A major strength of our study lies in its relatively large and clinically diverse patient cohort, allowing subgroup analysis by reaction type, drug class, and causality score. Additionally, the parallel use of two independent immunological readouts provides a comprehensive functional assessment of T-cell responses. Nonetheless, the study has several limitations. The lack of confirmatory provocation testing – as ethically justified – means we relied on clinical scoring systems as the diagnostic reference standard. Similarly, while we acknowledge the lack of a universally standardized cut-off for the LTT, our choice of a stimulation index (SI) ≥ 2 is robustly supported by foundational literature and its validation in reference study groups, mitigating the variability reported in the field. Furthermore, not all drugs were tested in vitro for each patient due to technical or logistical constraints, which could underestimate the assays’ sensitivity. Finally, a methodological limitation of our study is that the flow cytometry analysis focused exclusively on the CD4⁺ helper T-cell population. While this choice was based on the central role of these cells in orchestrating most delayed-type hypersensitivity responses, we acknowledge that the simultaneous analysis of CD8⁺ cytotoxic T cells would have offered a more comprehensive characterization of the cellular response. The inclusion of the CD8⁺ population in future studies could provide valuable insights, particularly in reactions mediated by a direct cytotoxic mechanism.

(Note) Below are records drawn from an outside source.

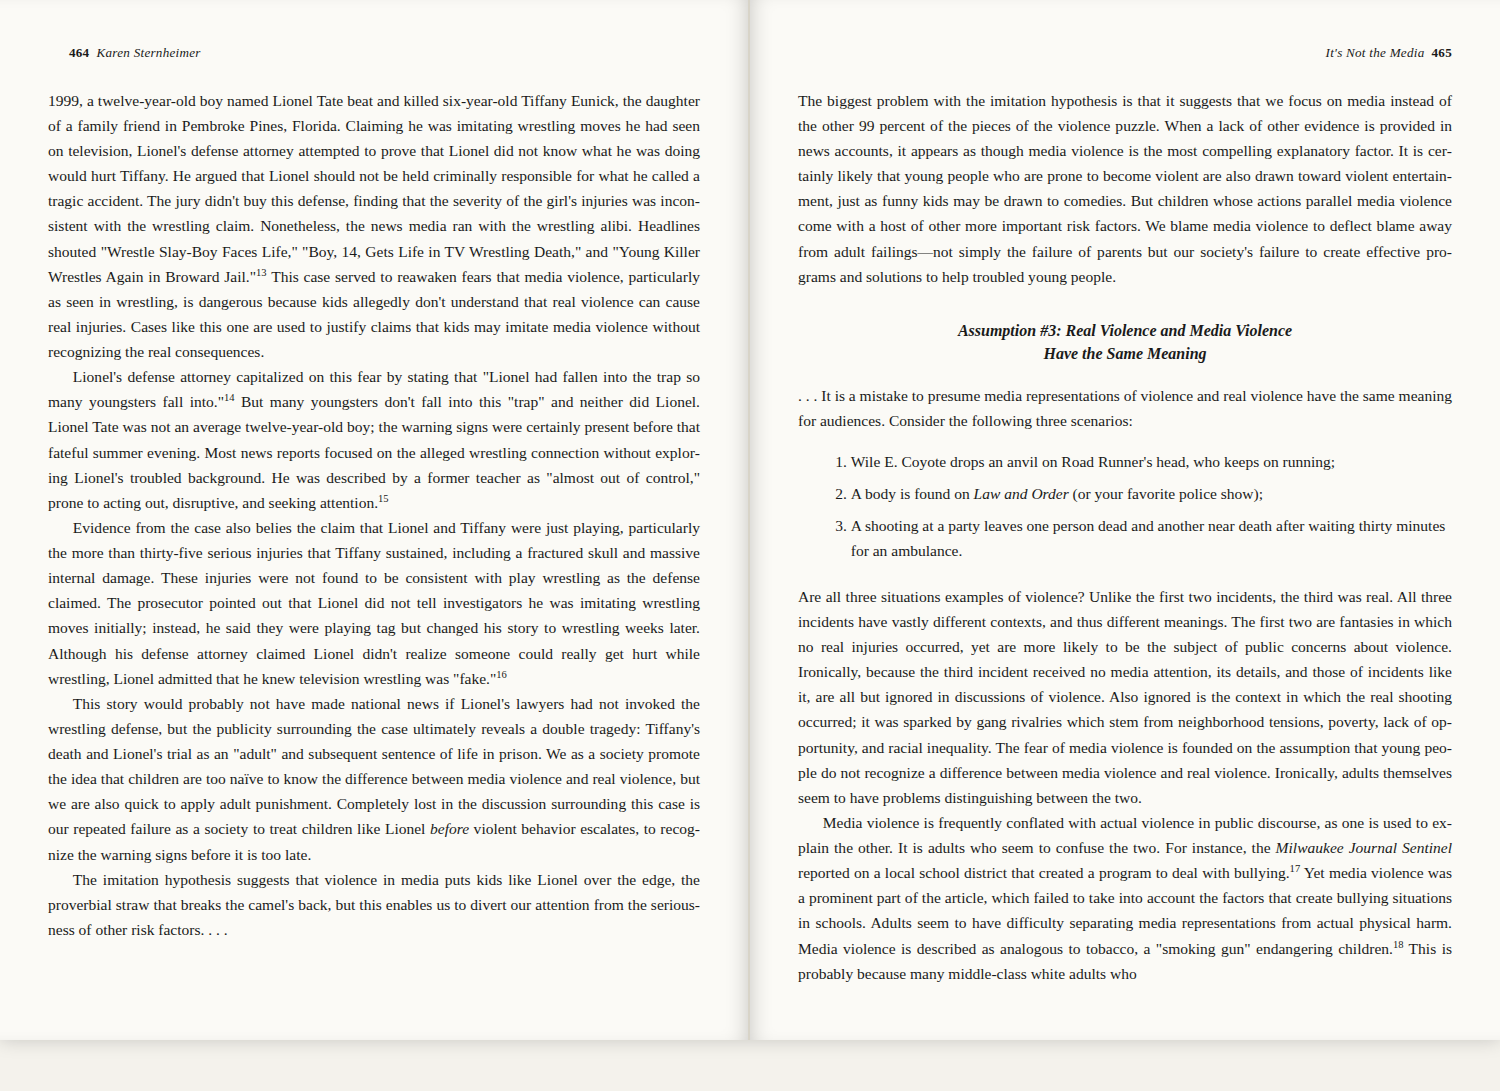464 Karen Sternheimer
1999, a twelve-year-old boy named Lionel Tate beat and killed six-year-old Tiffany Eunick, the daughter of a family friend in Pembroke Pines, Florida. Claiming he was imitating wrestling moves he had seen on television, Lionel's defense attorney attempted to prove that Lionel did not know what he was doing would hurt Tiffany. He argued that Lionel should not be held criminally responsible for what he called a tragic accident. The jury didn't buy this defense, finding that the severity of the girl's injuries was inconsistent with the wrestling claim. Nonetheless, the news media ran with the wrestling alibi. Headlines shouted "Wrestle Slay-Boy Faces Life," "Boy, 14, Gets Life in TV Wrestling Death," and "Young Killer Wrestles Again in Broward Jail."13 This case served to reawaken fears that media violence, particularly as seen in wrestling, is dangerous because kids allegedly don't understand that real violence can cause real injuries. Cases like this one are used to justify claims that kids may imitate media violence without recognizing the real consequences.
Lionel's defense attorney capitalized on this fear by stating that "Lionel had fallen into the trap so many youngsters fall into."14 But many youngsters don't fall into this "trap" and neither did Lionel. Lionel Tate was not an average twelve-year-old boy; the warning signs were certainly present before that fateful summer evening. Most news reports focused on the alleged wrestling connection without exploring Lionel's troubled background. He was described by a former teacher as "almost out of control," prone to acting out, disruptive, and seeking attention.15
Evidence from the case also belies the claim that Lionel and Tiffany were just playing, particularly the more than thirty-five serious injuries that Tiffany sustained, including a fractured skull and massive internal damage. These injuries were not found to be consistent with play wrestling as the defense claimed. The prosecutor pointed out that Lionel did not tell investigators he was imitating wrestling moves initially; instead, he said they were playing tag but changed his story to wrestling weeks later. Although his defense attorney claimed Lionel didn't realize someone could really get hurt while wrestling, Lionel admitted that he knew television wrestling was "fake."16
This story would probably not have made national news if Lionel's lawyers had not invoked the wrestling defense, but the publicity surrounding the case ultimately reveals a double tragedy: Tiffany's death and Lionel's trial as an "adult" and subsequent sentence of life in prison. We as a society promote the idea that children are too naïve to know the difference between media violence and real violence, but we are also quick to apply adult punishment. Completely lost in the discussion surrounding this case is our repeated failure as a society to treat children like Lionel before violent behavior escalates, to recognize the warning signs before it is too late.
The imitation hypothesis suggests that violence in media puts kids like Lionel over the edge, the proverbial straw that breaks the camel's back, but this enables us to divert our attention from the seriousness of other risk factors. . . .
It's Not the Media 465
The biggest problem with the imitation hypothesis is that it suggests that we focus on media instead of the other 99 percent of the pieces of the violence puzzle. When a lack of other evidence is provided in news accounts, it appears as though media violence is the most compelling explanatory factor. It is certainly likely that young people who are prone to become violent are also drawn toward violent entertainment, just as funny kids may be drawn to comedies. But children whose actions parallel media violence come with a host of other more important risk factors. We blame media violence to deflect blame away from adult failings—not simply the failure of parents but our society's failure to create effective programs and solutions to help troubled young people.
Assumption #3: Real Violence and Media Violence
Have the Same Meaning
. . . It is a mistake to presume media representations of violence and real violence have the same meaning for audiences. Consider the following three scenarios:
Wile E. Coyote drops an anvil on Road Runner's head, who keeps on running;
A body is found on Law and Order (or your favorite police show);
A shooting at a party leaves one person dead and another near death after waiting thirty minutes for an ambulance.
Are all three situations examples of violence? Unlike the first two incidents, the third was real. All three incidents have vastly different contexts, and thus different meanings. The first two are fantasies in which no real injuries occurred, yet are more likely to be the subject of public concerns about violence. Ironically, because the third incident received no media attention, its details, and those of incidents like it, are all but ignored in discussions of violence. Also ignored is the context in which the real shooting occurred; it was sparked by gang rivalries which stem from neighborhood tensions, poverty, lack of opportunity, and racial inequality. The fear of media violence is founded on the assumption that young people do not recognize a difference between media violence and real violence. Ironically, adults themselves seem to have problems distinguishing between the two.
Media violence is frequently conflated with actual violence in public discourse, as one is used to explain the other. It is adults who seem to confuse the two. For instance, the Milwaukee Journal Sentinel reported on a local school district that created a program to deal with bullying.17 Yet media violence was a prominent part of the article, which failed to take into account the factors that create bullying situations in schools. Adults seem to have difficulty separating media representations from actual physical harm. Media violence is described as analogous to tobacco, a "smoking gun" endangering children.18 This is probably because many middle-class white adults who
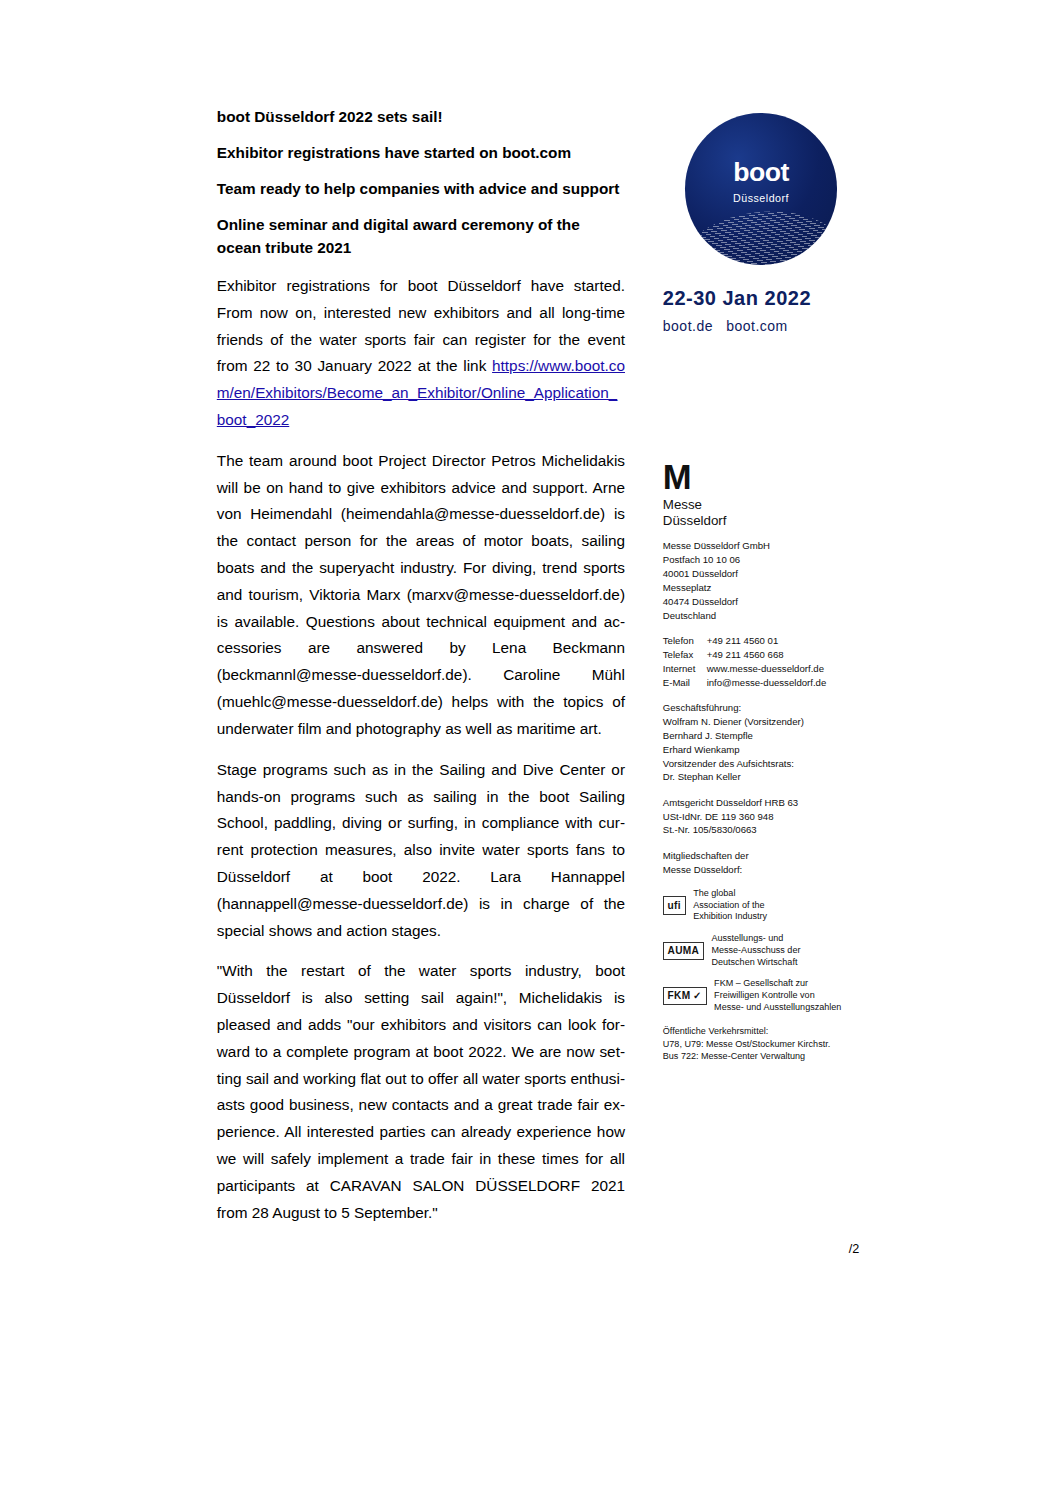boot Düsseldorf 2022 sets sail!
Exhibitor registrations have started on boot.com
Team ready to help companies with advice and support
Online seminar and digital award ceremony of the ocean tribute 2021
Exhibitor registrations for boot Düsseldorf have started. From now on, interested new exhibitors and all long-time friends of the water sports fair can register for the event from 22 to 30 January 2022 at the link https://www.boot.com/en/Exhibitors/Become_an_Exhibitor/Online_Application_boot_2022
The team around boot Project Director Petros Michelidakis will be on hand to give exhibitors advice and support. Arne von Heimendahl (heimendahla@messe-duesseldorf.de) is the contact person for the areas of motor boats, sailing boats and the superyacht industry. For diving, trend sports and tourism, Viktoria Marx (marxv@messe-duesseldorf.de) is available. Questions about technical equipment and accessories are answered by Lena Beckmann (beckmannl@messe-duesseldorf.de). Caroline Mühl (muehlc@messe-duesseldorf.de) helps with the topics of underwater film and photography as well as maritime art.
Stage programs such as in the Sailing and Dive Center or hands-on programs such as sailing in the boot Sailing School, paddling, diving or surfing, in compliance with current protection measures, also invite water sports fans to Düsseldorf at boot 2022. Lara Hannappel (hannappell@messe-duesseldorf.de) is in charge of the special shows and action stages.
"With the restart of the water sports industry, boot Düsseldorf is also setting sail again!", Michelidakis is pleased and adds "our exhibitors and visitors can look forward to a complete program at boot 2022. We are now setting sail and working flat out to offer all water sports enthusiasts good business, new contacts and a great trade fair experience. All interested parties can already experience how we will safely implement a trade fair in these times for all participants at CARAVAN SALON DÜSSELDORF 2021 from 28 August to 5 September."
boot
Düsseldorf
22‑30 Jan 2022
boot.de boot.com
M
Messe
Düsseldorf
Messe Düsseldorf GmbH
Postfach 10 10 06
40001 Düsseldorf
Messeplatz
40474 Düsseldorf
Deutschland
Telefon+49 211 4560 01
Telefax+49 211 4560 668
Internet www.messe-duesseldorf.de
E-Mail info@messe-duesseldorf.de
Geschäftsführung:
Wolfram N. Diener (Vorsitzender)
Bernhard J. Stempfle
Erhard Wienkamp
Vorsitzender des Aufsichtsrats:
Dr. Stephan Keller
Amtsgericht Düsseldorf HRB 63
USt-IdNr. DE 119 360 948
St.-Nr. 105/5830/0663
Mitgliedschaften der
Messe Düsseldorf:
ufi The global
Association of the
Exhibition Industry
AUMA Ausstellungs- und
Messe-Ausschuss der
Deutschen Wirtschaft
FKM ✓ FKM – Gesellschaft zur
Freiwilligen Kontrolle von
Messe- und Ausstellungszahlen
Öffentliche Verkehrsmittel:
U78, U79: Messe Ost/Stockumer Kirchstr.
Bus 722: Messe-Center Verwaltung
/2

Clinical implications and future directions

Our findings have clear implications for clinical practice. In settings where skin testing is unsafe or uninformative, LTT and flow cytometry offer viable, evidence-supported alternatives. The addition of flow cytometry may be particularly useful when LTT is negative or inconclusive, and vice versa. Given their complementary profiles, their combined use – especially when interpreted within the context of validated causality algorithms – should be considered a best-practice diagnostic strategy in tertiary allergy and pharmacovigilance centres.

Looking forward, the development of standardized protocols, multi-centre validation studies, and cost-effectiveness analyses will be essential to support the integration of these assays into clinical workflows. Emerging technologies, including high-throughput T-cell profiling, cytokine panels, and single-cell RNA sequencing, may further enhance diagnostic precision and open new avenues for personalized approaches in drug hypersensitivity.